16. Environmental Protection
16.1 The Supplier is certified according to the certification schemes ISO9000, ISO 14000 and has made a commitment to act responsibly in relation to the environment and to use raw materials with due care.
17. Withdrawal from Agreement
17.1 The Parties may withdraw from the Purchase Agreement only in case of substantial breach of the Agreement or in cases expressly stipulated in the Purchase Agreement or the these GTC or in cases expressly stipulated in the legal regulations, if it is not possible to deviate from Withdrawal will take effect on the day of delivery of the notice of withdrawal to the other Party.
17.2 Substantial breach of the Purchase Agreement shall be deemed to mean:
- Supplier’s delay with the performance of the Supply that is caused by the Supplier and lasts more than 30 days. After expiration of this time, the Buyer will immediately notify the Supplier whether it insists on execution of the Supply. If the Buyer insists on performance of the Supply, the Buyer may withdraw from the Purchase Agreement only after the period of 30 days after delivery of the concerned notice to the Supplier expires without effect,
- Buyer's delay with the payment of a the charged amount exceeding 30 days,
- Buyer’s delay in providing the advance payment, which is longer than 5 days, if the advance payment has been agreed,
- failure to provide cooperation by the Buyer and the resulting subsequent Supplier's inability to perform, which is longer than 30 days,
- unauthorised handling of the results of the Supplier’s intellectual property by the Buyer and vice versa, violation in the areas of anti-corruption, protection of competition, anti- money laundering, as well as other criminal or administrative law.
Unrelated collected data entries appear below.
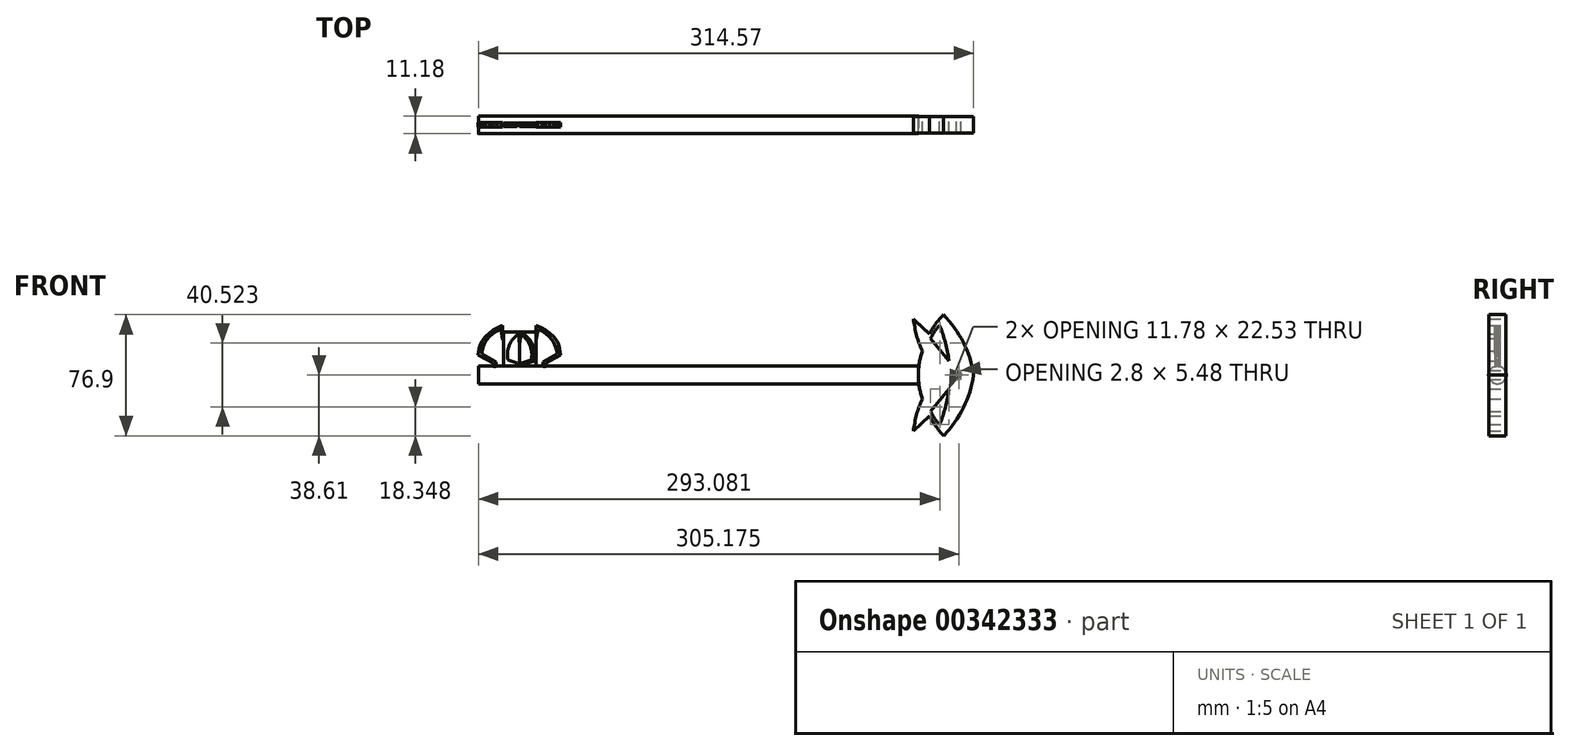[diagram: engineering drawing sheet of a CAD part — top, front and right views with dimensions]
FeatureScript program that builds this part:
annotation { "Feature Type Name" : "Feature", "Feature Type Description" : "" }
export const myFeature = defineFeature(function(context is Context, id is Id, definition is map)
    precondition{}
    {
        {
            var Q0;
            Q0=qCreatedBy(makeId("Right.planeOp"),FACE);
            var sketch = newSketch(context, id + "F0", { "sketchPlane" : qUnion([Q0])});
            skCircle(sketch, "E0", {"center": v(0, 0) * mm, "radius": 5.6 * mm});
            skSolve(sketch);
        }
        {
            var Q0;
            Q0 = qSketchRegion(id + "F0", true);
            extrude(context, id + "F1", {"entities" : qUnion([Q0]), "oppositeDirection" : true, "depth" : 279.4 * mm});
        }
        {
            var Q0;
            Q0=qCreatedBy(makeId("Front.planeOp"),FACE);
            var sketch = newSketch(context, id + "F2", { "sketchPlane" : qUnion([Q0])});
            skLineSegment(sketch, "E1", {"start": v(-279.4, 12.86) * mm, "end": v(-270.02, 7.64) * mm});
            skLineSegment(sketch, "E2", {"start": v(-270.02, 7.64) * mm, "end": v(-270.02, 5.61) * mm});
            skLineSegment(sketch, "E3", {"start": v(-277.1, 21.72) * mm, "end": v(-278.1, 19.58) * mm});
            skLineSegment(sketch, "E4", {"start": v(-278.1, 19.58) * mm, "end": v(-278.83, 16.92) * mm});
            skLineSegment(sketch, "E5", {"start": v(-278.83, 16.92) * mm, "end": v(-279.4, 12.86) * mm});
            skLineSegment(sketch, "E6", {"start": v(-277, 13.43) * mm, "end": v(-277, 14.84) * mm});
            skLineSegment(sketch, "E7", {"start": v(-277, 14.84) * mm, "end": v(-276.33, 17.76) * mm});
            skLineSegment(sketch, "E8", {"start": v(-276.33, 17.76) * mm, "end": v(-274.97, 20.94) * mm});
            skLineSegment(sketch, "E9", {"start": v(-274.97, 20.94) * mm, "end": v(-272.47, 24.01) * mm});
            skLineSegment(sketch, "E10", {"start": v(-272.47, 24.01) * mm, "end": v(-270.23, 25.94) * mm});
            skLineSegment(sketch, "E11", {"start": v(-270.23, 25.94) * mm, "end": v(-267.62, 27.87) * mm});
            skLineSegment(sketch, "E12", {"start": v(-277, 13.43) * mm, "end": v(-268.1, 8.17) * mm});
            skLineSegment(sketch, "E13", {"start": v(-268.1, 8.17) * mm, "end": v(-268.1, 5.66) * mm});
            skLineSegment(sketch, "E14", {"start": v(-277.1, 21.72) * mm, "end": v(-274.82, 24.53) * mm});
            skLineSegment(sketch, "E15", {"start": v(-274.82, 24.53) * mm, "end": v(-272.37, 26.72) * mm});
            skLineSegment(sketch, "E16", {"start": v(-272.37, 26.72) * mm, "end": v(-269.92, 28.5) * mm});
            skLineSegment(sketch, "E17", {"start": v(-269.92, 28.5) * mm, "end": v(-267.62, 29.85) * mm});
            skLineSegment(sketch, "E18", {"start": v(-267.62, 29.85) * mm, "end": v(-264.86, 31.05) * mm});
            skLineSegment(sketch, "E19", {"start": v(-264.86, 31.05) * mm, "end": v(-263.87, 31.46) * mm});
            skLineSegment(sketch, "E20", {"start": v(-263.87, 31.46) * mm, "end": v(-263.87, 22.13) * mm});
            skLineSegment(sketch, "E21", {"start": v(-267.62, 27.87) * mm, "end": v(-264.91, 28.96) * mm});
            skLineSegment(sketch, "E22", {"start": v(-264.91, 28.96) * mm, "end": v(-263.87, 22.13) * mm});
            skLineSegment(sketch, "E23.MirrorCS", {"start": v(-236.6, 28.5) * mm, "end": v(-238.89, 29.85) * mm});
            skLineSegment(sketch, "E24.MirrorCS", {"start": v(-229.4, 21.72) * mm, "end": v(-228.41, 19.58) * mm});
            skLineSegment(sketch, "E25.MirrorCS", {"start": v(-234.04, 24.01) * mm, "end": v(-236.28, 25.94) * mm});
            skLineSegment(sketch, "E26.MirrorCS", {"start": v(-229.5, 13.43) * mm, "end": v(-229.5, 14.84) * mm});
            skLineSegment(sketch, "E27.MirrorCS", {"start": v(-234.15, 26.72) * mm, "end": v(-236.6, 28.5) * mm});
            skLineSegment(sketch, "E28.MirrorCS", {"start": v(-241.65, 31.05) * mm, "end": v(-242.64, 31.46) * mm});
            skLineSegment(sketch, "E29.MirrorCS", {"start": v(-238.42, 8.17) * mm, "end": v(-238.42, 5.66) * mm});
            skLineSegment(sketch, "E30.MirrorCS", {"start": v(-236.28, 25.94) * mm, "end": v(-238.89, 27.87) * mm});
            skLineSegment(sketch, "E31.MirrorCS", {"start": v(-238.89, 27.87) * mm, "end": v(-241.6, 28.96) * mm});
            skLineSegment(sketch, "E32.MirrorCS", {"start": v(-242.64, 31.46) * mm, "end": v(-242.64, 22.13) * mm});
            skLineSegment(sketch, "E33.MirrorCS", {"start": v(-231.7, 24.53) * mm, "end": v(-234.15, 26.72) * mm});
            skLineSegment(sketch, "E34.MirrorCS", {"start": v(-229.5, 13.43) * mm, "end": v(-238.42, 8.17) * mm});
            skLineSegment(sketch, "E35.MirrorCS", {"start": v(-231.54, 20.94) * mm, "end": v(-234.04, 24.01) * mm});
            skLineSegment(sketch, "E36.MirrorCS", {"start": v(-228.41, 19.58) * mm, "end": v(-227.68, 16.92) * mm});
            skLineSegment(sketch, "E37.MirrorCS", {"start": v(-241.6, 28.96) * mm, "end": v(-242.64, 22.13) * mm});
            skLineSegment(sketch, "E38.MirrorCS", {"start": v(-236.5, 7.64) * mm, "end": v(-236.5, 5.61) * mm});
            skLineSegment(sketch, "E39.MirrorCS", {"start": v(-230.18, 17.76) * mm, "end": v(-231.54, 20.94) * mm});
            skLineSegment(sketch, "E40.MirrorCS", {"start": v(-229.4, 21.72) * mm, "end": v(-231.7, 24.53) * mm});
            skLineSegment(sketch, "E41.MirrorCS", {"start": v(-229.5, 14.84) * mm, "end": v(-230.18, 17.76) * mm});
            skLineSegment(sketch, "E42.MirrorCS", {"start": v(-238.89, 29.85) * mm, "end": v(-241.65, 31.05) * mm});
            skLineSegment(sketch, "E43.MirrorCS", {"start": v(-227.68, 16.92) * mm, "end": v(-227.1, 12.86) * mm});
            skLineSegment(sketch, "E44.MirrorCS", {"start": v(-227.1, 12.86) * mm, "end": v(-236.5, 7.64) * mm});
            skLineSegment(sketch, "E45", {"start": v(-270.02, 5.61) * mm, "end": v(-270.02, 0) * mm});
            skLineSegment(sketch, "E46", {"start": v(-270.02, 0) * mm, "end": v(-236.4, 0) * mm});
            skLineSegment(sketch, "E47", {"start": v(-236.4, 0) * mm, "end": v(-236.5, 5.61) * mm});
            skLineSegment(sketch, "E48", {"start": v(-238.42, 5.66) * mm, "end": v(-238.42, 1.69) * mm});
            skLineSegment(sketch, "E49", {"start": v(-238.42, 1.69) * mm, "end": v(-268.23, 1.69) * mm});
            skLineSegment(sketch, "E50", {"start": v(-268.23, 1.69) * mm, "end": v(-268.1, 5.66) * mm});
            skSolve(sketch);
        }
        {
            var Q0;
            Q0=qCreatedBy(makeId("Front.planeOp"),FACE);
            var sketch = newSketch(context, id + "F3", { "sketchPlane" : qUnion([Q0])});
            skPoint(sketch, "E51.start.orphan", {"position": v(0, 0) * mm});
            skLineSegment(sketch, "E52", {"start": v(-0.2, 0) * mm, "end": v(0, 0) * mm});
            skPoint(sketch, "E53.start.orphan", {"position": v(-0.1, 0) * mm});
            skArc(sketch, "E54", {"start": v(0.01, -0.29) * mm, "mid": v(-0.1, -0.14) * mm, "end": v(-0.2, 0) * mm});
            skArc(sketch, "E55", {"start": v(15.91, 38.3) * mm, "mid": v(4.47, 20.6) * mm, "end": v(0, 0) * mm});
            skArc(sketch, "E56", {"start": v(0, 0) * mm, "mid": v(4.55, -20.8) * mm, "end": v(16.22, -38.61) * mm});
            skArc(sketch, "E57", {"start": v(-0.2, 0) * mm, "mid": v(-0.1, 0.14) * mm, "end": v(0.01, 0.28) * mm});
            skArc(sketch, "E58", {"start": v(-3.07, 35.56) * mm, "mid": v(-1, 25.2) * mm, "end": v(2.54, 15.24) * mm});
            skArc(sketch, "E59", {"start": v(-3.07, 35.56) * mm, "mid": v(1.92, 30.73) * mm, "end": v(7.09, 26.09) * mm});
            skLineSegment(sketch, "E60", {"start": v(15.91, 38.3) * mm, "end": v(23.93, 5.93) * mm});
            skLineSegment(sketch, "E61", {"start": v(-3.07, -35.56) * mm, "end": v(7.1, -26.1) * mm});
            skArc(sketch, "E62", {"start": v(2.54, -15.24) * mm, "mid": v(-1, -25.2) * mm, "end": v(-3.07, -35.56) * mm});
            skLineSegment(sketch, "E63", {"start": v(23.93, 5.93) * mm, "end": v(19.85, 0) * mm});
            skLineSegment(sketch, "E64", {"start": v(23.65, -6.11) * mm, "end": v(16.22, -38.61) * mm});
            skLineSegment(sketch, "E65", {"start": v(19.85, 0) * mm, "end": v(23.65, -6.11) * mm});
            skPoint(sketch, "E66.end.orphan", {"position": v(27.17, 0) * mm});
            skLineSegment(sketch, "E67", {"start": v(27.17, 0) * mm, "end": v(24.38, 2.74) * mm});
            skLineSegment(sketch, "E68", {"start": v(24.38, 2.74) * mm, "end": v(24.38, -2.74) * mm});
            skLineSegment(sketch, "E69", {"start": v(24.38, -2.74) * mm, "end": v(27.17, 0) * mm});
            skLineSegment(sketch, "E70", {"start": v(2.54, 15.24) * mm, "end": v(2.54, -15.24) * mm});
            skArc(sketch, "E71", {"start": v(13.59, -31.53) * mm, "mid": v(17.27, -20.44) * mm, "end": v(19.57, -9) * mm});
            skArc(sketch, "E72", {"start": v(7.79, -23.06) * mm, "mid": v(10.3, -27.55) * mm, "end": v(13.59, -31.53) * mm});
            skLineSegment(sketch, "E73", {"start": v(7.79, -23.06) * mm, "end": v(19.57, -9) * mm});
            skLineSegment(sketch, "E74.MirrorCS", {"start": v(7.79, 23.06) * mm, "end": v(19.57, 9) * mm});
            skArc(sketch, "E75.MirrorCS", {"start": v(13.59, 31.53) * mm, "mid": v(17.27, 20.44) * mm, "end": v(19.57, 9) * mm});
            skArc(sketch, "E76.MirrorCS", {"start": v(7.79, 23.06) * mm, "mid": v(10.3, 27.55) * mm, "end": v(13.59, 31.53) * mm});
            skArc(sketch, "E77", {"start": v(16.22, -38.61) * mm, "mid": v(28.68, -20.77) * mm, "end": v(35.17, 0) * mm});
            skArc(sketch, "E78", {"start": v(35.17, 0) * mm, "mid": v(28.65, 20.7) * mm, "end": v(15.91, 38.3) * mm});
            skSolve(sketch);
        }
        {
            var Q0;
            Q0=qCreatedBy(makeId("Front.planeOp"),FACE);
            var sketch = newSketch(context, id + "F4", { "sketchPlane" : qUnion([Q0])});
            skLineSegment(sketch, "E79.top", {"start": v(-263.46, 5.6) * mm, "end": v(-243.55, 5.6) * mm});
            skLineSegment(sketch, "E79.left", {"start": v(-263.46, 22.24) * mm, "end": v(-263.46, 5.6) * mm});
            skLineSegment(sketch, "E80.bottom", {"start": v(-263.46, 5.6) * mm, "end": v(-242.88, 5.6) * mm});
            skLineSegment(sketch, "E80.top", {"start": v(-263.46, 27.29) * mm, "end": v(-242.88, 27.29) * mm});
            skLineSegment(sketch, "E80.left", {"start": v(-263.46, 5.6) * mm, "end": v(-263.46, 27.29) * mm});
            skLineSegment(sketch, "E80.right", {"start": v(-242.88, 5.6) * mm, "end": v(-242.88, 27.29) * mm});
            skSolve(sketch);
        }
        {
            var Q0;
            Q0 = qSketchRegion(id + "F2", true);
            extrude(context, id + "F5", {"entities" : qUnion([Q0]), "operationType" : NewBodyOperationType.ADD, "endBound" : BoundingType.SYMMETRIC, "depth" : 3 * mm});
        }
        {
            var Q0;
            Q0 = qSketchRegion(id + "F3", true);
            extrude(context, id + "F6", {"entities" : qUnion([Q0]), "operationType" : NewBodyOperationType.ADD, "endBound" : BoundingType.SYMMETRIC, "depth" : 10.67 * mm});
        }
        {
            var Q0;
            {var subQ4=sQuery(id+"F4.wireOp",EDGE,"E80.top");Q0=makeQuery(id+"F4.imprint","IMPRINT",FACE,{"disambiguationData":[TD([[makeQuery(id+"F4.imprint","IMPRINT",EDGE,{"derivedFrom":subQ4}),-1.0]])]});}
            extrude(context, id + "F7", {"entities" : qUnion([Q0]), "endBound" : BoundingType.SYMMETRIC, "depth" : 3.56 * mm, "offsetDistance" : 25.4 * mm});
        }
        {
            var Q0;
            Q0=makeQuery(id+"F7.opExtrude","CAP_EDGE",EDGE,{"disambiguationData":[OSD([sQuery(id+"F4.wireOp",EDGE,"E80.top")])],"isStart":false});
            var Q1;
            Q1=makeQuery(id+"F7.opExtrude","CAP_EDGE",EDGE,{"disambiguationData":[OSD([sQuery(id+"F4.wireOp",EDGE,"E80.top")])],"isStart":true});
            chamfer(context, id + "F8", {"entities" : qUnion([Q0, Q1]), "chamferType" : ChamferType.TWO_OFFSETS, "width1" : 1.78 * mm, "oppositeDirection" : false, "width2" : 33.02 * mm, "tangentPropagation" : true});
        }
        {
            var Q0;
            {var subQ0=sQuery(id+"F4.wireOp",EDGE,"E80.top");Q0=makeQuery(id+"F8.opChamfer","BLEND_FACE",FACE,{"disambiguationData":[OSD([subQ0]),TDD([makeQuery(id+"F7.opExtrude","CAP_EDGE",EDGE,{"disambiguationData":[OSD([subQ0])],"isStart":false})])]});}
            var sketch = newSketch(context, id + "F9", { "sketchPlane" : qUnion([Q0])});
            skLineSegment(sketch, "E81", {"start": v(-251.62, 5.53) * mm, "end": v(-251.62, 7.45) * mm});
            skLineSegment(sketch, "E82", {"start": v(-251.62, 7.45) * mm, "end": v(-245.78, 9.52) * mm});
            skLineSegment(sketch, "E83", {"start": v(-250.3, 7.05) * mm, "end": v(-250.3, 5.53) * mm});
            skArc(sketch, "E84", {"start": v(-245.78, 9.52) * mm, "mid": v(-246.55, 18.73) * mm, "end": v(-252.39, 25.9) * mm});
            skLineSegment(sketch, "E85", {"start": v(-250.3, 7.05) * mm, "end": v(-244.54, 8.47) * mm});
            skLineSegment(sketch, "E86", {"start": v(-253.17, 27.25) * mm, "end": v(-253.17, 19.2) * mm});
            skLineSegment(sketch, "E87", {"start": v(-253.17, 19.2) * mm, "end": v(-252.39, 25.9) * mm});
            skArc(sketch, "E88", {"start": v(-244.54, 8.47) * mm, "mid": v(-245.12, 19.58) * mm, "end": v(-253.17, 27.25) * mm});
            skLineSegment(sketch, "E89", {"start": v(-253.17, 27.25) * mm, "end": v(-253.17, 5.53) * mm});
            skArc(sketch, "E90.MirrorCS", {"start": v(-260.57, 9.52) * mm, "mid": v(-259.8, 18.73) * mm, "end": v(-253.96, 25.9) * mm});
            skLineSegment(sketch, "E91.MirrorCS", {"start": v(-253.17, 19.2) * mm, "end": v(-253.96, 25.9) * mm});
            skArc(sketch, "E92.MirrorCS", {"start": v(-261.8, 8.47) * mm, "mid": v(-261.22, 19.58) * mm, "end": v(-253.17, 27.25) * mm});
            skLineSegment(sketch, "E93.MirrorCS", {"start": v(-256.03, 7.05) * mm, "end": v(-261.8, 8.47) * mm});
            skLineSegment(sketch, "E94.MirrorCS", {"start": v(-254.72, 7.45) * mm, "end": v(-260.57, 9.52) * mm});
            skLineSegment(sketch, "E95.MirrorCS", {"start": v(-254.72, 5.53) * mm, "end": v(-254.72, 7.45) * mm});
            skLineSegment(sketch, "E96.MirrorCS", {"start": v(-256.03, 7.05) * mm, "end": v(-256.03, 5.53) * mm});
            skSolve(sketch);
        }
        {
            var Q0;
            Q0 = qSketchRegion(id + "F9", true);
            var Q1;
            Q1=makeQuery(id+"F9.imprint","IMPRINT",FACE,{"disambiguationData":[TD([[makeQuery(id+"F9.imprint","IMPRINT",EDGE,{"derivedFrom":sQuery(id+"F9.wireOp",EDGE,"E90.MirrorCS")}),1.0]])]});
            var Q2;
            {var subQ1=sQuery(id+"F9.wireOp",EDGE,"E81");Q2=makeQuery(id+"F9.imprint","IMPRINT",FACE,{"disambiguationData":[TD([[makeQuery(id+"F9.imprint","IMPRINT",EDGE,{"derivedFrom":subQ1}),-1.0]])]});}
            extrude(context, id + "F10", {"entities" : qUnion([Q0, Q1, Q2]), "operationType" : NewBodyOperationType.REMOVE, "endBound" : BoundingType.SYMMETRIC, "oppositeDirection" : true, "depth" : 25.4 * mm, "offsetDistance" : 25.4 * mm});
        }
    });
17.3 A Party will be entitled to withdraw from the Purchase Agreement with effect upon delivery of the notice containing expression of the intention to withdraw from the Purchase Agreement to the other Party if:
- the competent insolvency court issued a decision on the bankruptcy of the other Party, or the competent insolvency court rejected the application for a bankruptcy decision due to lack of assets of the other Party, or a substantiated insolvency petition was filed, which was not rejected within 30 days of its filing,
- the other Party has stopped its payments or is bankrupt,
- the enforcement of the decision or distrainment on assets of the other Party has been unsuccessful.
17.4 The Parties will be entitled to withdraw from the Purchase Agreement also in the case that the Force Majeure circumstances prevent implementation of the supply for more than 3 months.
17.5 In the event that the Supplier does not withdraw from the Purchase Agreement, it shall not be in delay with the discharge of any obligation under such Purchase Agreement for as long as the respective Buyer’s monetary payable is not paid.
18. Final Provisions
18.1 The present GTC and the contractual relationships between the Supplier and the Buyer and any claims arising out of or in connection with them shall be governed by the laws of the Czech Republic, excluding the application of the Vienna Convention on Contract Law and Conflict Standards and the United Nations Convention on Contracts for the International Sale of Goods. Unless the Agreement or these Terms and Conditions contain a respective own regulation, the rights and duties of the Parties shall be governed by Act No. 89/2012 Coll., Civil Code, as amended.
18.2 The Buyer and the Supplier have agreed upon exclusive jurisdiction of the courts of the Czech Republic in order to resolve any disputes that may arise in connection with the Purchase Agreement. However, the Supplier is also entitled to bring an action before a court in the country where the Buyer has its registered office if the claim made concerns payments with which the Buyer is in default or is otherwise related to them.
18.3 The application of § 1726, § 1740 (3), § 1744, § 1751 (2), § 1757 (2) and (3) and § 1950 of the Civil Code is expressly excluded.
18.4 These GTC apply to each Order confirmed by the Supplier and form an integral part of each Purchase Contract.
18.5 These GTC come into force and effect on 01/01/2021.